Affitti brevi, si stringe la morsa sugli evasori - QdS

Affitti brevi, si stringe la morsa sugli evasori

Marco Carlino

Affitti brevi, si stringe la morsa sugli evasori

mercoledì 14 Agosto 2019

La cedolare secca del 21% non ha ottenuto i risultati sperati, si cambia quindi la rotta. Un codice identificativo sarà obbligatorio per i proprietari di casa iscritti su Airbnb

CATANIA – Il Fisco italiano mette nel mirino gli affitti brevi per porre fine all’evasione fiscale derivante da questo mercato. La cedolare secca del 21%, ha prodotto molto meno dei 140 milioni preventivati dall’allora governo Gentiloni, infatti nella casse dello Stato sono entrati solo 44 milioni, circa un terzo di quanto previsto nel suo primo anno di applicazione.

Stando ai dati delle dichiarazioni dei redditi 2018 pubblicati dal ministero dell’Economia e delle finanze, ad adeguarsi alla direttiva sarebbero stati solamente 7.200 contribuenti, decisamente troppo pochi. L’obiettivo della cedolare secca, infatti, era quello di far emergere i redditi di chi affitta case attraverso servizi come Airbnb, per citare il più famoso. I deludenti risultati hanno così convinto il governo a cambiare strategia.

Come ha previsto il Decreto Crescita, la banca dati degli alloggiati sarà messa a disposizione dell’Agenzia delle Entrate, che così potrà accedere a tutti i dati dei locatori che affittano i loro immobili sui portali dedicati a questo settore. In questo modo l’Agenzia potrà controllare se i proprietari che affittano le loro case per brevi periodi sono in regola con gli adempimenti fiscali.

Sempre nella nuova normativa è presente anche l’obbligo per i proprietari di immobili concessi in affitto breve di registrarsi presso una banca dati pubblica delle strutture ricettive e degli immobili che saranno identificati con un codice alfanumerico. Il codice avrà il valore di una sorta di bollino di qualità e l’iscrizione alla banca dati sarà un modo per verificare l’adempimento della tassa di soggiorno.

Il codice alfanumerico dovrà essere utilizzato “in ogni comunicazione inerente all’offerta e alla promozione dei servizi all’utenza”. Senza questo codice non sarà possibile pubblicare annunci di affitto, in caso contrario sono previste sanzioni che vanno dai 500 ai 5.000 euro per annuncio a carico del portale. La banca dati, invece, sarà istituita presso il Ministero delle politiche agricole e del turismo.
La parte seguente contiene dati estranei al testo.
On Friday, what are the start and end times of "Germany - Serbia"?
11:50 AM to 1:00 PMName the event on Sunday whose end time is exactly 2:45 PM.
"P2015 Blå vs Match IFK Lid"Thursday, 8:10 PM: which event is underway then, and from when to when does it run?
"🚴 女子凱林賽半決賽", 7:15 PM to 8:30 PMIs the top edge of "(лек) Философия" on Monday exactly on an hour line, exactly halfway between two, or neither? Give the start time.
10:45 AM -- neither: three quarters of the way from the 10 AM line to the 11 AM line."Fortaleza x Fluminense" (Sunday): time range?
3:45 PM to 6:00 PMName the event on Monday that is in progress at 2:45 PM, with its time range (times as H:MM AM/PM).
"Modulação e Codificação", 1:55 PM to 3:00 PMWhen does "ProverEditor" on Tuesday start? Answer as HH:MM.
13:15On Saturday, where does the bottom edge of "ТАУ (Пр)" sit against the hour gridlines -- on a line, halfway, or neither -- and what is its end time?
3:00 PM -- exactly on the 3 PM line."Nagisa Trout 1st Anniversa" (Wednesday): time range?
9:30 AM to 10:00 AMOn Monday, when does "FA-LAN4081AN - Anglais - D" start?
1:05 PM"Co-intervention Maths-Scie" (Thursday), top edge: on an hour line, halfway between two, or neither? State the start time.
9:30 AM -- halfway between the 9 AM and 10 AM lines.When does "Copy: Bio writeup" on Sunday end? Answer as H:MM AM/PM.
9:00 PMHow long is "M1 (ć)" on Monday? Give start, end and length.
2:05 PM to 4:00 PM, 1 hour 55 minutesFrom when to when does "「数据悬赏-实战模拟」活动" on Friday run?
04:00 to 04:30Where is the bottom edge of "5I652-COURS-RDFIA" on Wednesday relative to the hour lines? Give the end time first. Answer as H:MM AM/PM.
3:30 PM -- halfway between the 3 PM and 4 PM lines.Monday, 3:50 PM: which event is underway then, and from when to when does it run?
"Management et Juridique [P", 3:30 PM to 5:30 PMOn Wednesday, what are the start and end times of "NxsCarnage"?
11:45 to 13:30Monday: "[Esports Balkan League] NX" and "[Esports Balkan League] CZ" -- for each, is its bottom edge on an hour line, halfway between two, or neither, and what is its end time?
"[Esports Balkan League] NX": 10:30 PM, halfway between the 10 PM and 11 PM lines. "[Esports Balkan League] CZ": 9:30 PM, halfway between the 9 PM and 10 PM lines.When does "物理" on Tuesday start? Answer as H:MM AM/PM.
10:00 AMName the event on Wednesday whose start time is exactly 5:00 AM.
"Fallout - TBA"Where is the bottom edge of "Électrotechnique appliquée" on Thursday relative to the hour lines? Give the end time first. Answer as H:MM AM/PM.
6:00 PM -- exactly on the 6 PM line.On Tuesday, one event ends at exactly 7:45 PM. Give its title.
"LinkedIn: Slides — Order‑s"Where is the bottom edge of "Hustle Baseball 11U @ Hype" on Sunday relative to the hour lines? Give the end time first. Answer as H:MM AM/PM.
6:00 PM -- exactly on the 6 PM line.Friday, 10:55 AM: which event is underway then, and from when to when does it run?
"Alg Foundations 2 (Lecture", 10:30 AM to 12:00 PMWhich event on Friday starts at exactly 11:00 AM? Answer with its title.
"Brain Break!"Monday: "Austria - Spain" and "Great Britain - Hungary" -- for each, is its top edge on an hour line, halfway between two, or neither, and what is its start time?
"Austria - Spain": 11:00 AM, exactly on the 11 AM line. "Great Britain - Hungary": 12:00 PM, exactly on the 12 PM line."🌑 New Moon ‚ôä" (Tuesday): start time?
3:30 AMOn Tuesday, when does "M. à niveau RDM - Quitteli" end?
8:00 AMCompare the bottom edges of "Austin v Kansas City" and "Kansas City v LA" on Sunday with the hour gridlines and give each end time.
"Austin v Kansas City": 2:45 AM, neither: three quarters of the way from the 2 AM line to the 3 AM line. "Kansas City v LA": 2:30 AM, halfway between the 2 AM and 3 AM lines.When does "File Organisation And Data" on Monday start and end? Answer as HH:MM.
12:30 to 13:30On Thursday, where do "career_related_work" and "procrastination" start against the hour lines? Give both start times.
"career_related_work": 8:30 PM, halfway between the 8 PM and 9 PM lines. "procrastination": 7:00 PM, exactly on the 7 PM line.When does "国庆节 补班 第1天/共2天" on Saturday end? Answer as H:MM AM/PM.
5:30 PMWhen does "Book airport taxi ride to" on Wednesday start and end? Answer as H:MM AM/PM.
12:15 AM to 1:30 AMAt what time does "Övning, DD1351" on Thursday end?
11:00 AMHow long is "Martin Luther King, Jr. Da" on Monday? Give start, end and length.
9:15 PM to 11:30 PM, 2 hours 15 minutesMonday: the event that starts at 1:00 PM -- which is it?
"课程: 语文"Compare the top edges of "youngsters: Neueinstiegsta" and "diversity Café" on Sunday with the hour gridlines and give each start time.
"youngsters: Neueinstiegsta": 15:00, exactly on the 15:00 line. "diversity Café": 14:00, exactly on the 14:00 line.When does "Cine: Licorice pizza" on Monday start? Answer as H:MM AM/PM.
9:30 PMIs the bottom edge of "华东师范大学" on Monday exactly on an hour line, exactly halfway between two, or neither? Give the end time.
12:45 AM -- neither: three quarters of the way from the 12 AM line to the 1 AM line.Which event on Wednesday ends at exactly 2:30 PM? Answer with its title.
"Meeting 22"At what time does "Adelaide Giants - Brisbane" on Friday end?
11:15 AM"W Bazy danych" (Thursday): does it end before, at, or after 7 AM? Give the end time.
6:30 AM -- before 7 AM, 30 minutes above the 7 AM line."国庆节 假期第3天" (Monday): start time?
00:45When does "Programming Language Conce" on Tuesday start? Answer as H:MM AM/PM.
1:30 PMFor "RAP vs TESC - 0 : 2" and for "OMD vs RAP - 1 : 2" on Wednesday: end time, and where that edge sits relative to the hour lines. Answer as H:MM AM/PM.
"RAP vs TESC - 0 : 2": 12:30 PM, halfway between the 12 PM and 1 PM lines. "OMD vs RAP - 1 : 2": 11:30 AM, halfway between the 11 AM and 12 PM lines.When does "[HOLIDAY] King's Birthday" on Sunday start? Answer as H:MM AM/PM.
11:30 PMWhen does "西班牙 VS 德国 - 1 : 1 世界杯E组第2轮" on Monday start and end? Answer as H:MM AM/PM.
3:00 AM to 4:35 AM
Inoltre è importante ricordare che L’Agenzia delle Entrate dovrà rendere disponibili questi dati anche ai Comuni che hanno introdotto la tassa di soggiorno per verificarne il pagamento da parte degli ospiti.

Un approfondimento merita poi la mancata comunicazione che va fatta alla Questura. A differenza delle altre inadempienze che prevedono sanzioni amministrative, l’omissione di comunicazione alla Polizia, comporterà provvedimenti penali.

In questo senso, è fondamentale ottenere dalla Questura i dati di accesso al portale alloggiatiweb.poliziadistato.it dove si dovranno inserire entro massimo un giorno dall’arrivo degli ospiti, le generalità di tutte le persone che occuperanno l’alloggio. Riportati i dati sul sito, sarà poi obbligatorio cancellare ogni traccia dei dati sensibili raccolti.

Un ulteriore dovere sarà quello di conservare la ricevuta di avvenuta registrazione per cinque anni.

Chi affitta, anche per una sola notte, senza inviare i dati degli ospiti entro 24 ore dall’arrivo rischia l’arresto fino a tre mesi o ammenda fino a 206 euro (articolo 17 del Tulps).

Infine, l’anno successivo si dovrà presentare nella denuncia dei redditi, portando al Caf o al commercialista la lista dei compensi dell’anno precedente riportati sul sito di Airbnb, consultabile sotto la voce: “cronologia delle transazioni”.

Si dovrà pagare un F24 perché attualmente Airbnb non agisce ancora da sostituto d’imposta e quindi sarà l’utente a dover versare il 21% di tasse per la cedolare secca che spettano alle casse dello Stato.

Misure aggressive quindi, che vogliono contrastare una volta un fenomeno di evasione fiscale che colpisce il mercato degli affitti brevi.